17.4., ARD, 20.15 Uhr
Manchmal genüg ein Wechsel des Vorzeichens, um eine Geschichte völlig neu zu erzählen: mit einer Frau in einem typischen Männerberuf – oder mit einem Mann als Hebamme. Die ersten beiden Episoden der ARD-Freitagsfilmreihe "Toni, männlich, Hebamme" waren zwar sehenswert, aber die Figuren mussten sich erst noch finden; außerdem orientierte sich die Struktur allzu offenkundig an der bewährten Zopfdramaturgie mit ihren drei ABC-Handlungssträngen (A wie Abenteuer, B wie Beziehung, C wie Comedy). Der dritte Film, "Sündenbock", wirkt dagegen wie aus einem Guss, weil die Ebenen nun perfekt miteinander verzahnt sind. Auch handwerklich gibt es nichts auszusetzen. Inszenierung, Darstellerführung, Ausstattung: alles ebenso gelungen wie die Balance zwischen Drama und Komödie.

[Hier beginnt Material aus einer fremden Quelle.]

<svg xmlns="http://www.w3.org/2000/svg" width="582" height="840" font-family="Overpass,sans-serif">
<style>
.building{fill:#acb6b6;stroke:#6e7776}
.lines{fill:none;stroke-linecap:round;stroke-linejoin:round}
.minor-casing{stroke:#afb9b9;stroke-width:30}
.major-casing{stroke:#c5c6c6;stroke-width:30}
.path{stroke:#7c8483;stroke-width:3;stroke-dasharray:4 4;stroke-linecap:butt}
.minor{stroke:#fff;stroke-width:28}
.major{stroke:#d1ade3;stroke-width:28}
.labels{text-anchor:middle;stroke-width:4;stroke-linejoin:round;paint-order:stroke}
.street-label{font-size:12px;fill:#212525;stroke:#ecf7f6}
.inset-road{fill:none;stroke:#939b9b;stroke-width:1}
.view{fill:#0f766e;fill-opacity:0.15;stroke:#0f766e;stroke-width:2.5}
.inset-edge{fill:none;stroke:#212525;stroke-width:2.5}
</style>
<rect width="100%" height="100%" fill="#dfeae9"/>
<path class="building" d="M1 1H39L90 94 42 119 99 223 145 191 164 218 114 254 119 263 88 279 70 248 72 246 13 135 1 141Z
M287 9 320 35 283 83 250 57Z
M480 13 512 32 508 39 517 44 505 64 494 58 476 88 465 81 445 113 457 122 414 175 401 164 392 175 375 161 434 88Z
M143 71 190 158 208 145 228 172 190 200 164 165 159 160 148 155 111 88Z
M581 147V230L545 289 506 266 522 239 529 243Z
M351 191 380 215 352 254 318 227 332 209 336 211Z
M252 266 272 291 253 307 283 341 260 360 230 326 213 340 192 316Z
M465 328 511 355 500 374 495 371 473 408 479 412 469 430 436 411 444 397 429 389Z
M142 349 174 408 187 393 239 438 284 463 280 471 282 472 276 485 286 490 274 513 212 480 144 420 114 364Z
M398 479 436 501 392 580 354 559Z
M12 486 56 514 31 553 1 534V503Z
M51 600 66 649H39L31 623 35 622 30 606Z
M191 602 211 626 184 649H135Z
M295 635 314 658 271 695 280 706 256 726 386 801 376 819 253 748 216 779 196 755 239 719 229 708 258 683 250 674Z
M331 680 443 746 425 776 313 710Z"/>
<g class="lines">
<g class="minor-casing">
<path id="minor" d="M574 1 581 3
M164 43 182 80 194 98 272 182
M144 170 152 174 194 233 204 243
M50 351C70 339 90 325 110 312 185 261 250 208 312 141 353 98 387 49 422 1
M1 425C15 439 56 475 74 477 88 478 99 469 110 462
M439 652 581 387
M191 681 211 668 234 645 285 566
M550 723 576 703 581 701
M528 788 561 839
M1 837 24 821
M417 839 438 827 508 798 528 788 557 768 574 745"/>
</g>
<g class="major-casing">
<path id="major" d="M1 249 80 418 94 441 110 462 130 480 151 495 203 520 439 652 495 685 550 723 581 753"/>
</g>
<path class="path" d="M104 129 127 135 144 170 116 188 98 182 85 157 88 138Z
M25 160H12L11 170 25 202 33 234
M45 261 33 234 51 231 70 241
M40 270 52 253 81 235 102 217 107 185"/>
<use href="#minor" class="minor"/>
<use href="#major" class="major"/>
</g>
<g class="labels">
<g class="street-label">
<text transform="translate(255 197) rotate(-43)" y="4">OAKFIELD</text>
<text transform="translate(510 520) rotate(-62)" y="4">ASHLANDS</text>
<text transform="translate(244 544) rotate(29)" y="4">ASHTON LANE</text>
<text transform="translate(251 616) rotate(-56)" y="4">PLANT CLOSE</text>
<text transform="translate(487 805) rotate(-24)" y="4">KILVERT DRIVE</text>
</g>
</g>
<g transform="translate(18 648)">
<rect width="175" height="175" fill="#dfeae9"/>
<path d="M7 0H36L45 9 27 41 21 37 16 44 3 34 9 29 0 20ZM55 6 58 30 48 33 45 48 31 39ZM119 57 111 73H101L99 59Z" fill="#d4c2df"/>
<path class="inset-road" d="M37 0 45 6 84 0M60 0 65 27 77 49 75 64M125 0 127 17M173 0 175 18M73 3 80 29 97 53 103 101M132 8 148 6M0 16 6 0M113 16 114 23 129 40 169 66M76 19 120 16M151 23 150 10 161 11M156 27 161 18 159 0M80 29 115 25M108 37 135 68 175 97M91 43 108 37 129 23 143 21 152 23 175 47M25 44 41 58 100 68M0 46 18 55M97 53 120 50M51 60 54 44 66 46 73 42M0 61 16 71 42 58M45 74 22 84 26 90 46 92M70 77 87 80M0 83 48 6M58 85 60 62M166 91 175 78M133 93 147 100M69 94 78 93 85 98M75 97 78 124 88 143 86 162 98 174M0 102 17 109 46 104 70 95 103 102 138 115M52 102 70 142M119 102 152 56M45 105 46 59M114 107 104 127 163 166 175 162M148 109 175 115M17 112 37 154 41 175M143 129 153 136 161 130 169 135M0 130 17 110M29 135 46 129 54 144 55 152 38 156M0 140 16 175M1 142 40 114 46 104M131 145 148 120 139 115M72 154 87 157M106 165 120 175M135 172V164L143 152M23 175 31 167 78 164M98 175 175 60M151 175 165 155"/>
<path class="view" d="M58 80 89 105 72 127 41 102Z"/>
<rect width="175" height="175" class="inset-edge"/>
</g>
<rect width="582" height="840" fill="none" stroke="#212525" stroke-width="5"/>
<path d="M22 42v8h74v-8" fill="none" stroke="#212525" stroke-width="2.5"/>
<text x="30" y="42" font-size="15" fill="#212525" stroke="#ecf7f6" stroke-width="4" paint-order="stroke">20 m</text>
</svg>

Sebastian Stojetz (Buch) und Sibylle Tafel (Buch und Regie) haben sich zudem eine Geschichte ausgedacht, die sämtliche Mitwirkenden zu Hauptdarstellern macht; selbst wenn Leo Reisinger als oberbayerische Titelfigur natürlich im Vordergrund steht, zumal er das Bindeglied zwischen den einzelnen Strängen ist. Auf der dramatischen Ebene geht es um nicht weniger als Tonis Existenz: In einer stürmischen Nacht wird er zu einer Hausgeburt aufs Land gerufen. Als es Komplikationen gibt (für Eltern und Fachleute: Beckenendlage), will er die Mutter ins nächste Krankenhaus bringen, aber dort verweist man ihn ins fünfzig Kilometer entfernte Rosenheim. Toni muss das Problem also selbst lösen, was ihm schließlich auch bravourös gelingt. Wenige Tage später erscheint eine Polizistin in seiner Praxis: Bei dem Säugling sind mehrere Rippenbrüche festgestellt worden; dem Hebammerich droht eine Anklage wegen grob fahrlässiger Körperverletzung.

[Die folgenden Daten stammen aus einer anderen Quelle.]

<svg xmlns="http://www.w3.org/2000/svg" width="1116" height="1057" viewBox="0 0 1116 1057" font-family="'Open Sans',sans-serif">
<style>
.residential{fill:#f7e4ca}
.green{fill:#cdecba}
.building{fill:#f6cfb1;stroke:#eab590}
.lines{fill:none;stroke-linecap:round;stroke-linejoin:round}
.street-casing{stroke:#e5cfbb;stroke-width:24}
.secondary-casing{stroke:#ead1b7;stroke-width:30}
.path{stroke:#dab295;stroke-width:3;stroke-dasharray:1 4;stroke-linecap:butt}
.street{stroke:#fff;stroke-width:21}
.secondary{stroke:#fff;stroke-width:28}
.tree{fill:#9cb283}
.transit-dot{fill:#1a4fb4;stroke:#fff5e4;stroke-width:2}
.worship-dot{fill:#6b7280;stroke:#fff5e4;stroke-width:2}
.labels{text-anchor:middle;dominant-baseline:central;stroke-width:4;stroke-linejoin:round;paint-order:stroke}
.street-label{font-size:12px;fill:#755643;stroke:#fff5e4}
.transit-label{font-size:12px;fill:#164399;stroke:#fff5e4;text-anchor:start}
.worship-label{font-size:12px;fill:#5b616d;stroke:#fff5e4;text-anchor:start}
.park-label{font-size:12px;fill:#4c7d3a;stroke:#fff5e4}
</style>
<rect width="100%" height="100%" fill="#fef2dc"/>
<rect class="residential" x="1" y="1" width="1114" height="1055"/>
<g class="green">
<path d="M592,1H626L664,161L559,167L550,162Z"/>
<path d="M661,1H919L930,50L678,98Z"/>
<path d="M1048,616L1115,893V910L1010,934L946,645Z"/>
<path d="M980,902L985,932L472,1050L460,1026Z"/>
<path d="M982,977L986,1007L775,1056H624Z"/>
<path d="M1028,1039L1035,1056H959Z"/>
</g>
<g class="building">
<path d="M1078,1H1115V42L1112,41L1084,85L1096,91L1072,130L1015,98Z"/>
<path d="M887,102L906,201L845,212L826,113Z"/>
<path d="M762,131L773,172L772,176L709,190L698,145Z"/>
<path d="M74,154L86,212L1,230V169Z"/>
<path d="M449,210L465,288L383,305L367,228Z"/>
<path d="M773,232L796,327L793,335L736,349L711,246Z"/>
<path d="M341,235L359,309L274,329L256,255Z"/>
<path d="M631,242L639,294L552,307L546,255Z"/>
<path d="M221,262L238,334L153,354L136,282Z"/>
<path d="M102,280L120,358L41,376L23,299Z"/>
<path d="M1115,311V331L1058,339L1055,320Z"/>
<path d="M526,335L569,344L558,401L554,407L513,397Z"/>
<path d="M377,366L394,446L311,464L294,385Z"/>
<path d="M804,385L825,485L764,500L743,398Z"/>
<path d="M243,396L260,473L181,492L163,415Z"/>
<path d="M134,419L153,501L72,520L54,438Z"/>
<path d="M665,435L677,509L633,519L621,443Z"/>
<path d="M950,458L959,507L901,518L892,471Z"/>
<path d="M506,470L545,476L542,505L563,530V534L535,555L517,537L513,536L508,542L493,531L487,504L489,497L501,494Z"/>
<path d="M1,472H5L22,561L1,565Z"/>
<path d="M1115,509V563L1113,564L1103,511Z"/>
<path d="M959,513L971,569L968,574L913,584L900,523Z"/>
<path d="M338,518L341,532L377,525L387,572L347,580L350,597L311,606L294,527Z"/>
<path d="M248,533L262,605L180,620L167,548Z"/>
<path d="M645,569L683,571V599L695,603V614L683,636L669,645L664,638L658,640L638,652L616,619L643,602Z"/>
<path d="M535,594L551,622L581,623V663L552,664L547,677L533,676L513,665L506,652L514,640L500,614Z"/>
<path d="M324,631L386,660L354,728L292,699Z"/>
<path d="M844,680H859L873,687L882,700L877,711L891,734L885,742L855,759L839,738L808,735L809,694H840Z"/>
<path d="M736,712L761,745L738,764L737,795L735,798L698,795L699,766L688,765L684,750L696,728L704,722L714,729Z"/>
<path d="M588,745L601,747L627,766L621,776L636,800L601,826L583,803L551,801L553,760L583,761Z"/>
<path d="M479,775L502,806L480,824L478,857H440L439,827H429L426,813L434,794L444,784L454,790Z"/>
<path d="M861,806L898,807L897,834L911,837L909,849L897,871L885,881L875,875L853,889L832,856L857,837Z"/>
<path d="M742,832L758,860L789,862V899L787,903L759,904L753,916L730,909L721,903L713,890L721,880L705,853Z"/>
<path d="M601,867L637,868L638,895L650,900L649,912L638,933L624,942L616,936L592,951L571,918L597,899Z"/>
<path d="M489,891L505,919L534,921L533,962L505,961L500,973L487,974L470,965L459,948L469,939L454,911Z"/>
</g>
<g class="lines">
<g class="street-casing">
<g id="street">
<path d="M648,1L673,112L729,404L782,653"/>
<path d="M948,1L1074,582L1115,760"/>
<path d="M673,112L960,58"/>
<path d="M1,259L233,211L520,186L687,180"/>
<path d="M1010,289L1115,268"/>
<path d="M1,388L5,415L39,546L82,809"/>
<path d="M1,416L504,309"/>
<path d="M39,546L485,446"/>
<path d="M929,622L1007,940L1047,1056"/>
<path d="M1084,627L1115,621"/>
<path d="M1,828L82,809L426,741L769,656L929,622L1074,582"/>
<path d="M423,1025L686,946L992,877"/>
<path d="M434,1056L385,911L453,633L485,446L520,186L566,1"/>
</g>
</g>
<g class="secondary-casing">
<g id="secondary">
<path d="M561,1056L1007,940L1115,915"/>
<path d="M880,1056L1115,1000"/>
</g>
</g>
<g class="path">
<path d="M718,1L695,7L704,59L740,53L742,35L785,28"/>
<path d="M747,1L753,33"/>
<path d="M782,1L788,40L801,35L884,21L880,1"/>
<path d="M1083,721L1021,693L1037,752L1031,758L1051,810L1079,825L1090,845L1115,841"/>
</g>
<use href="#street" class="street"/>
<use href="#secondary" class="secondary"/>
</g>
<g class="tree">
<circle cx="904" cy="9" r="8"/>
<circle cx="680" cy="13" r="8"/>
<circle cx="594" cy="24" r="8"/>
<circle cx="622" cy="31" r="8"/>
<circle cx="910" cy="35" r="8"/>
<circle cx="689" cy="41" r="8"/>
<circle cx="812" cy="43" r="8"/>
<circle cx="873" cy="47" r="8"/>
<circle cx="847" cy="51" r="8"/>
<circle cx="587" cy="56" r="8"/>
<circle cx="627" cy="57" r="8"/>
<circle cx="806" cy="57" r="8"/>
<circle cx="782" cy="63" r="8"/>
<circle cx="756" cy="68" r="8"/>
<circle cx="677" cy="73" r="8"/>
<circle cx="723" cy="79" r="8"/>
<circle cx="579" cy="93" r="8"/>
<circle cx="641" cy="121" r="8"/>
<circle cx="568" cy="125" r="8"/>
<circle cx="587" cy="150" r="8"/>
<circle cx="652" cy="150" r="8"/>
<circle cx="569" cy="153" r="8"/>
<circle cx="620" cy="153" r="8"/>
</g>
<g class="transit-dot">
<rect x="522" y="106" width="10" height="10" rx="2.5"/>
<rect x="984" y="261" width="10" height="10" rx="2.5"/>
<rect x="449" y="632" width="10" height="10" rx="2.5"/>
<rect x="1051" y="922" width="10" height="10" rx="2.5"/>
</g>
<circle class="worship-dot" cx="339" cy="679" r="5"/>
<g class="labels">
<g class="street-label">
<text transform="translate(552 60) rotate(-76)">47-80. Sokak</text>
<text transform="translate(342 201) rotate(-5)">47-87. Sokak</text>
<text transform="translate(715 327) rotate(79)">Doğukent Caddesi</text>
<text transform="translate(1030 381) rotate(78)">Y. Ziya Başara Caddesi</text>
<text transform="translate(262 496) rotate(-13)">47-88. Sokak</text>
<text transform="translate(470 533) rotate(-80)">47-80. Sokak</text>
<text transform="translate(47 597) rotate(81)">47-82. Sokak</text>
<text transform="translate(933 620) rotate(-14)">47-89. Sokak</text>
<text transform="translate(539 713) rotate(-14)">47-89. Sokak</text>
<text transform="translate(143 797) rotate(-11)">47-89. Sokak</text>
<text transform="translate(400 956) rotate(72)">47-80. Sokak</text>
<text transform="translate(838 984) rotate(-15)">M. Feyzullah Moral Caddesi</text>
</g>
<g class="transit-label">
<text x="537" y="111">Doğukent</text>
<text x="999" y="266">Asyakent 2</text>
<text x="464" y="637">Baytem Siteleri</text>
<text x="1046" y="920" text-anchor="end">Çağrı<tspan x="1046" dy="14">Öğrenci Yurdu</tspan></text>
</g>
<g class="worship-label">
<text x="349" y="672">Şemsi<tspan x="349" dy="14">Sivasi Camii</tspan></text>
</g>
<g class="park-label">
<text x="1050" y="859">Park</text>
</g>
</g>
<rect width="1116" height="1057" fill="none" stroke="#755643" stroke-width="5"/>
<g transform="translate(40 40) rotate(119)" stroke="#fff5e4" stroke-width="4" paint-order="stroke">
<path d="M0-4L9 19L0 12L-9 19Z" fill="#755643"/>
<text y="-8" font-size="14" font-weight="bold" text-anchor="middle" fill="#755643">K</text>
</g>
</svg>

Würde der Film nur diese Geschichte erzählen, wäre er natürlich ein Drama; allerdings deutet bereits der Titel "Sündenbock" an, dass Toni unschuldig ist. Verblüffenderweise ist es Tafel gelungen, die Geschichte trotz des tragischen Potenzials – der angeblich zu Wutausbrüchen neigende Kindsvater gerät in Verdacht, seinen Zorn an dem Baby ausgelassen zu haben – als Komödie zu erzählen. Für die heiteren Momente ist vor allem Tonis WG-Kumpan Franzl zuständig. Frederic Linkemann, den meisten Zuschauern vermutlich als bester Freund des Helden aus den Eberhofer-Krimis bekannt, erweist sich erneut als begnadeter Komödiant, dessen Auftritte Tafel zudem wohldosiert hat. Wenn Schauspieler die Dialoge der anderen Darsteller mimisch kommentieren, wirkt das oft aufgesetzt; hier sorgt es für zusätzliche Lacher. Außerdem darf Franzl, der sich unter anderem durch einen extravaganten Hemdengeschmack auszeichnet (Extralob ans Kostümbild!), eine ungewöhnliche und nicht ganz einfache Romanze erleben: Er verliebt sich ausgerechnet in Tonis frühere Chefin (Juliane Köhler), die den Spitznamen "Evi the evil" (Evi das Böse) ganz bestimmt nicht ihrem Charme verdankt. Weil sie außerdem 15 Jahre älter ist, hat sie Zweifel, dass die Beziehung funktionieren könnte. Für ein bisschen Krimiflair mit überraschender Auflösung sorgt darüber hinaus die Frage, wer dem Baby die Verletzungen zugefügt hat.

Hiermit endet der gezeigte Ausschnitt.